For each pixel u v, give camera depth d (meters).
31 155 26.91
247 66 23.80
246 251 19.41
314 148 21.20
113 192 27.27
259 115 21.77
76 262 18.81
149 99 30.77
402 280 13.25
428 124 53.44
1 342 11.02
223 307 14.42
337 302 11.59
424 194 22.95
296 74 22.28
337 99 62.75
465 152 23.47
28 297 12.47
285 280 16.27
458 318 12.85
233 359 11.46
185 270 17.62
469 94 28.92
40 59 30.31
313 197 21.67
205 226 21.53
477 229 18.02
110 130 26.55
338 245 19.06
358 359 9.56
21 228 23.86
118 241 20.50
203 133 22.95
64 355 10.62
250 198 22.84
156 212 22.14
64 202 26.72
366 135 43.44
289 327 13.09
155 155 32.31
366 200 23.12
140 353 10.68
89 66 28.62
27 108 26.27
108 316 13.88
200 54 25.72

---

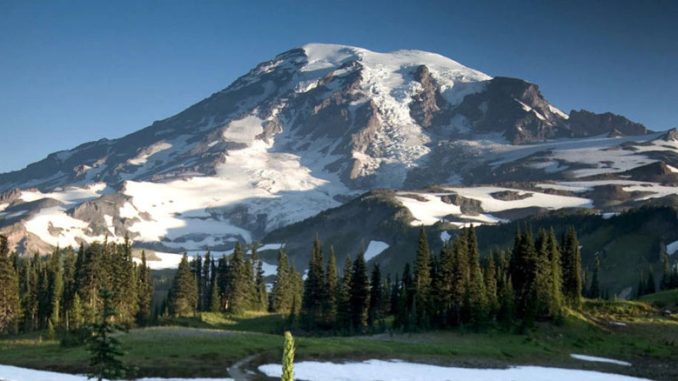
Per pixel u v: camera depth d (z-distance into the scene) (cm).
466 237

■ TASK BRIEF
Using the entries above, repeat only the lines from the one containing "259 115 21.77" through the one containing "200 54 25.72", end lines included.

■ ANSWER TO THIS TASK
259 115 21.77
76 262 18.81
149 99 30.77
402 280 13.25
428 124 53.44
1 342 11.02
223 307 14.42
337 302 11.59
424 194 22.95
296 74 22.28
337 99 62.75
465 152 23.47
28 297 12.47
285 280 16.27
458 318 12.85
233 359 11.46
185 270 17.62
469 94 28.92
40 59 30.31
313 197 21.67
205 226 21.53
477 229 18.02
110 130 26.55
338 245 19.06
358 359 9.56
21 228 23.86
118 241 20.50
203 133 22.95
64 355 10.62
250 198 22.84
156 212 22.14
64 202 26.72
366 135 43.44
289 327 13.09
155 155 32.31
366 200 23.12
140 353 10.68
89 66 28.62
27 108 26.27
108 316 13.88
200 54 25.72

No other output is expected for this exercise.